* Dataset section
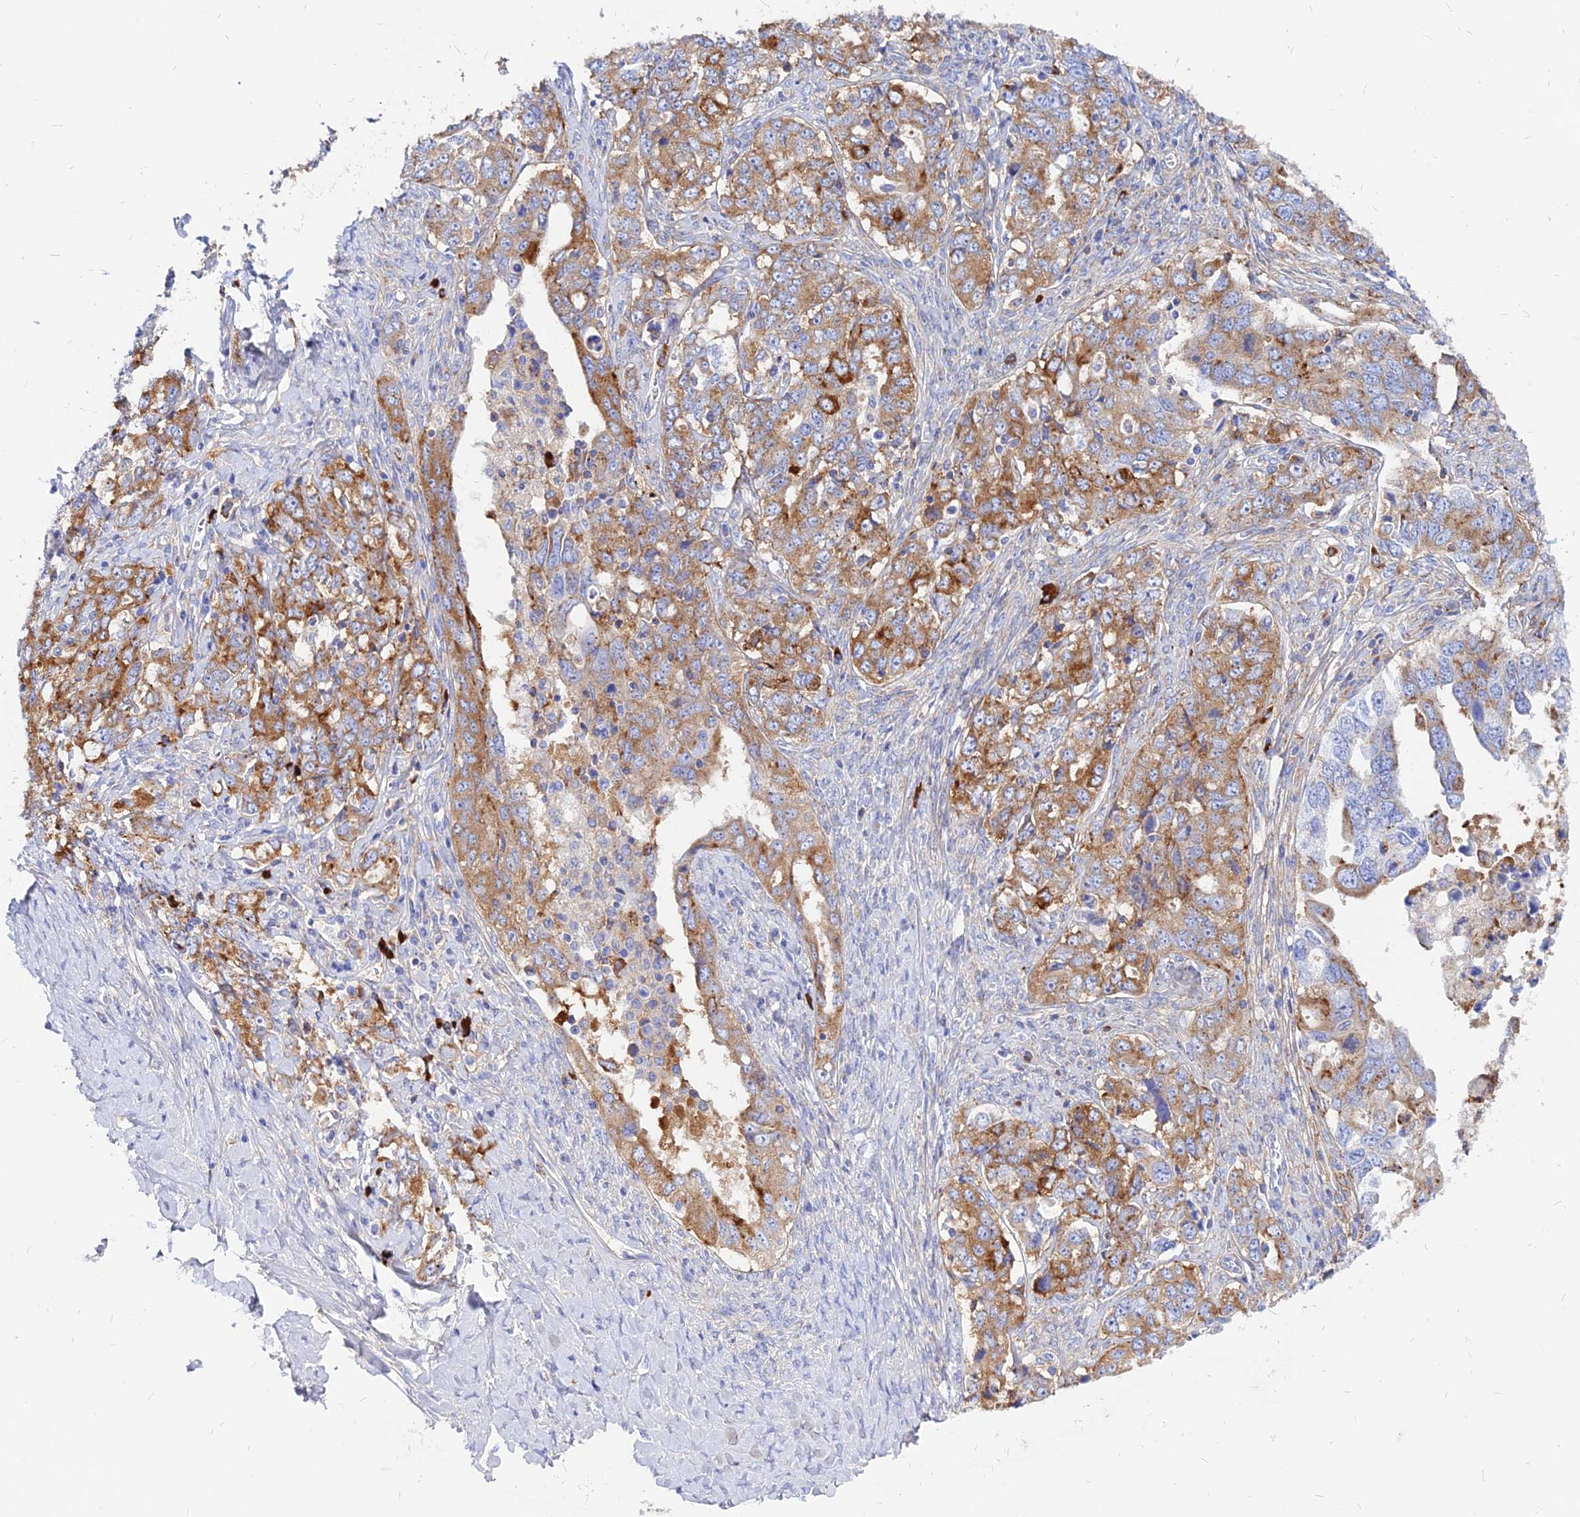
{"staining": {"intensity": "moderate", "quantity": ">75%", "location": "cytoplasmic/membranous"}, "tissue": "ovarian cancer", "cell_type": "Tumor cells", "image_type": "cancer", "snomed": [{"axis": "morphology", "description": "Carcinoma, endometroid"}, {"axis": "topography", "description": "Ovary"}], "caption": "An immunohistochemistry image of neoplastic tissue is shown. Protein staining in brown highlights moderate cytoplasmic/membranous positivity in ovarian cancer (endometroid carcinoma) within tumor cells.", "gene": "AGTRAP", "patient": {"sex": "female", "age": 62}}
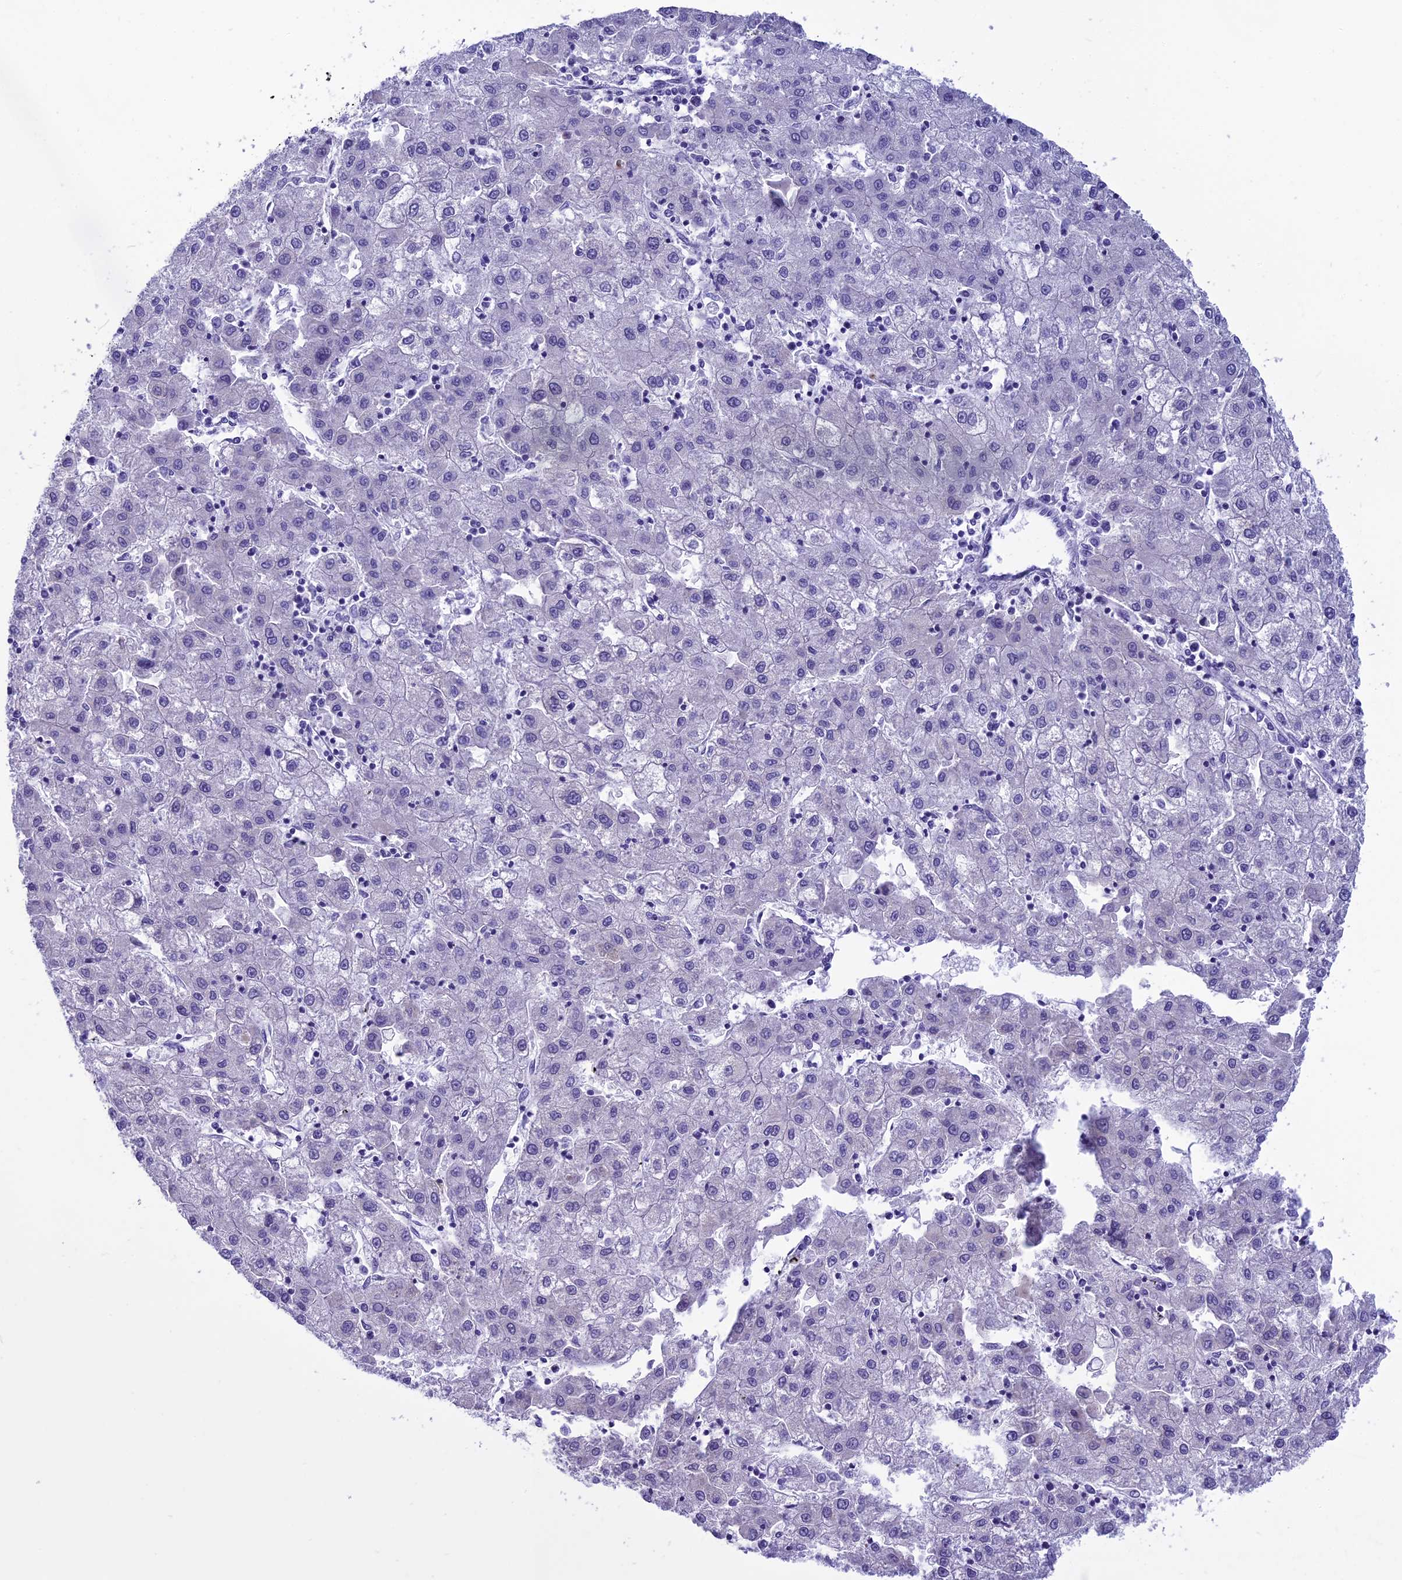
{"staining": {"intensity": "negative", "quantity": "none", "location": "none"}, "tissue": "liver cancer", "cell_type": "Tumor cells", "image_type": "cancer", "snomed": [{"axis": "morphology", "description": "Carcinoma, Hepatocellular, NOS"}, {"axis": "topography", "description": "Liver"}], "caption": "This is an IHC histopathology image of human liver cancer. There is no positivity in tumor cells.", "gene": "KCTD14", "patient": {"sex": "male", "age": 72}}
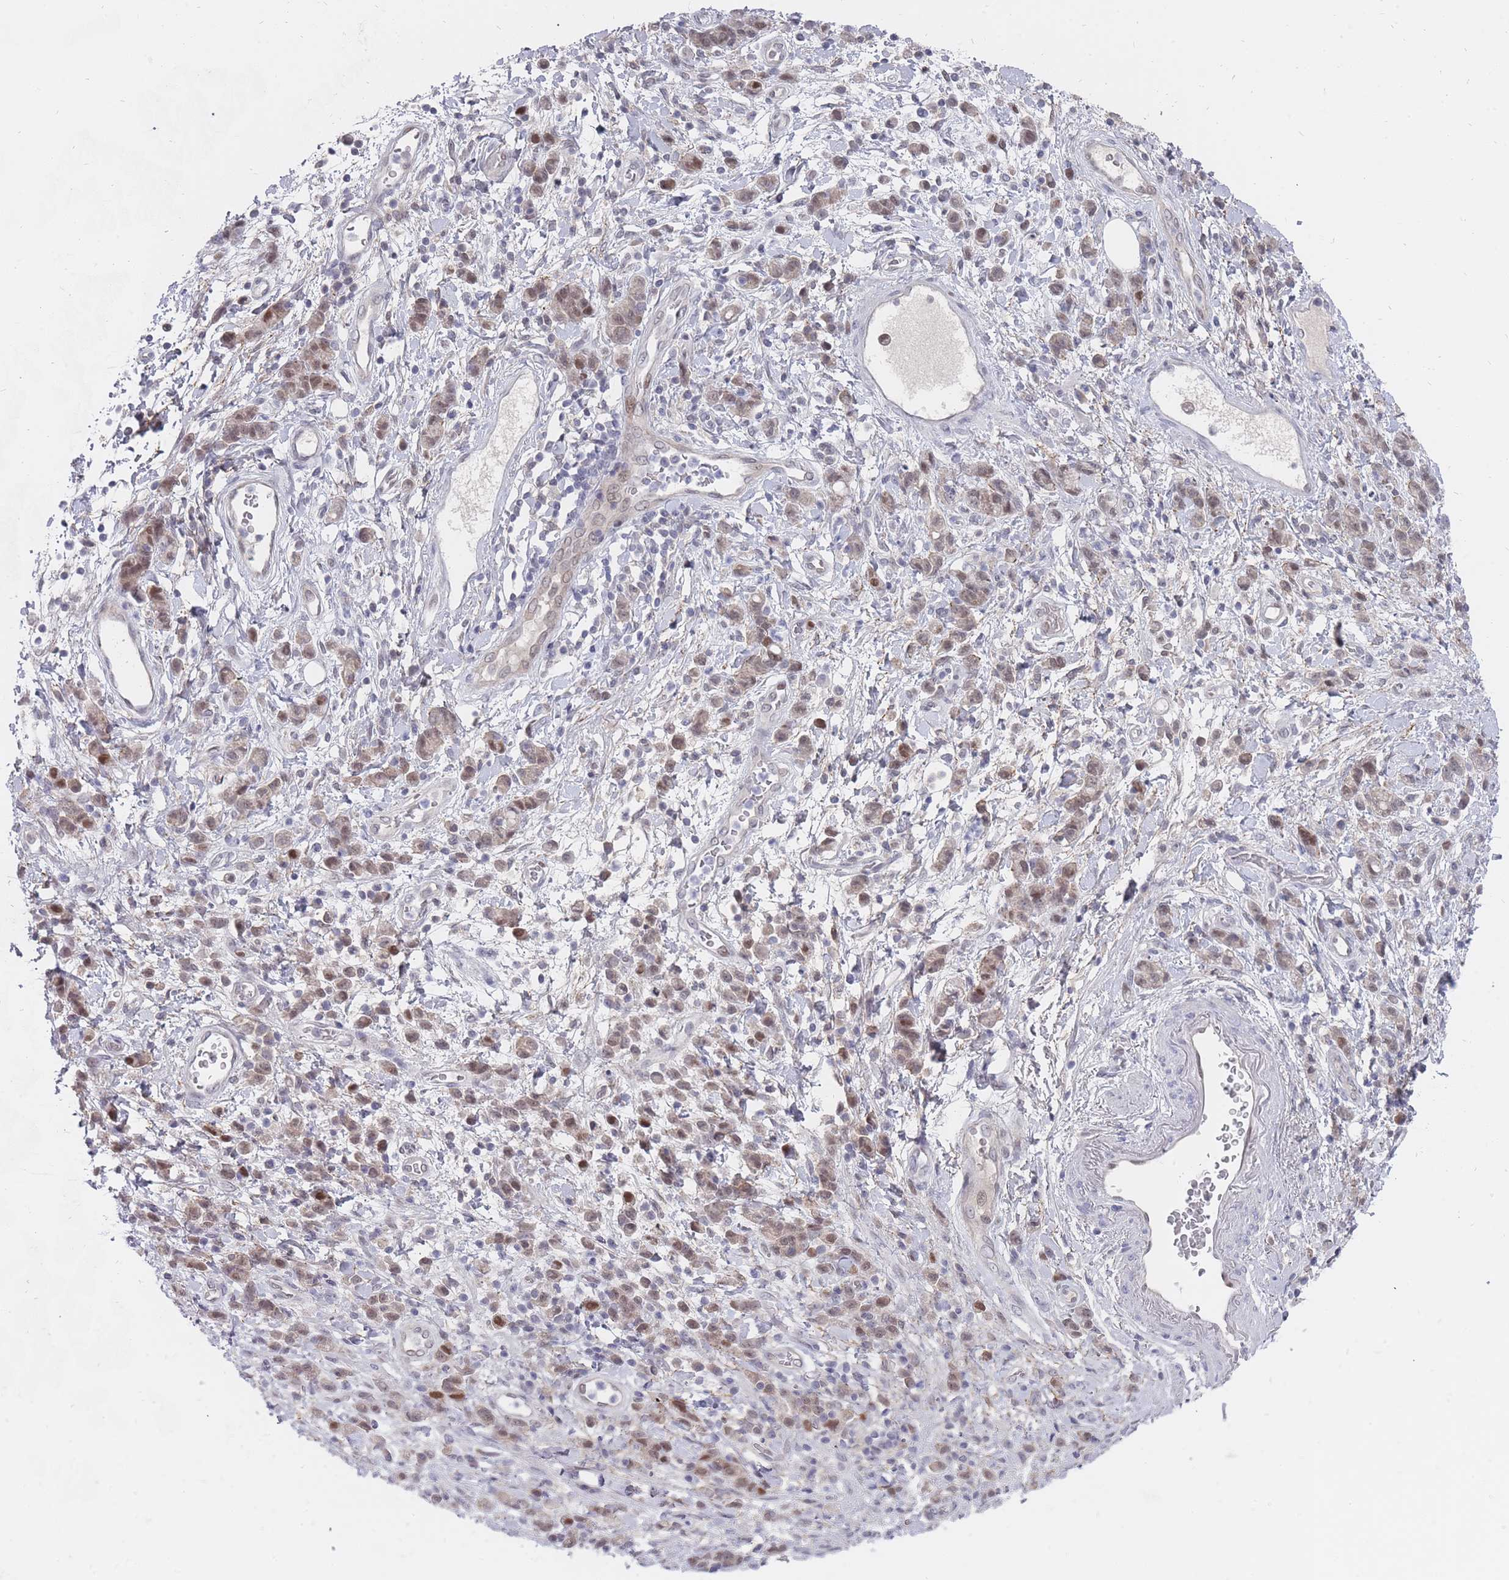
{"staining": {"intensity": "weak", "quantity": "25%-75%", "location": "nuclear"}, "tissue": "stomach cancer", "cell_type": "Tumor cells", "image_type": "cancer", "snomed": [{"axis": "morphology", "description": "Adenocarcinoma, NOS"}, {"axis": "topography", "description": "Stomach"}], "caption": "Stomach adenocarcinoma stained with a protein marker shows weak staining in tumor cells.", "gene": "GINS1", "patient": {"sex": "male", "age": 77}}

* To do
The line with "an IHC histopathology" marks the start, and the last line of the material marks the end. Reproduce exactly those two lines and every line between them, without the pictures.

* Expected answer
{"staining": {"intensity": "negative", "quantity": "none", "location": "none"}, "tissue": "liver cancer", "cell_type": "Tumor cells", "image_type": "cancer", "snomed": [{"axis": "morphology", "description": "Carcinoma, Hepatocellular, NOS"}, {"axis": "topography", "description": "Liver"}], "caption": "This is an IHC histopathology image of human liver cancer. There is no positivity in tumor cells.", "gene": "KCTD14", "patient": {"sex": "male", "age": 72}}
{"staining": {"intensity": "weak", "quantity": "25%-75%", "location": "nuclear"}, "tissue": "stomach cancer", "cell_type": "Tumor cells", "image_type": "cancer", "snomed": [{"axis": "morphology", "description": "Adenocarcinoma, NOS"}, {"axis": "topography", "description": "Stomach"}], "caption": "Stomach adenocarcinoma stained with a protein marker shows weak staining in tumor cells.", "gene": "GINS1", "patient": {"sex": "male", "age": 77}}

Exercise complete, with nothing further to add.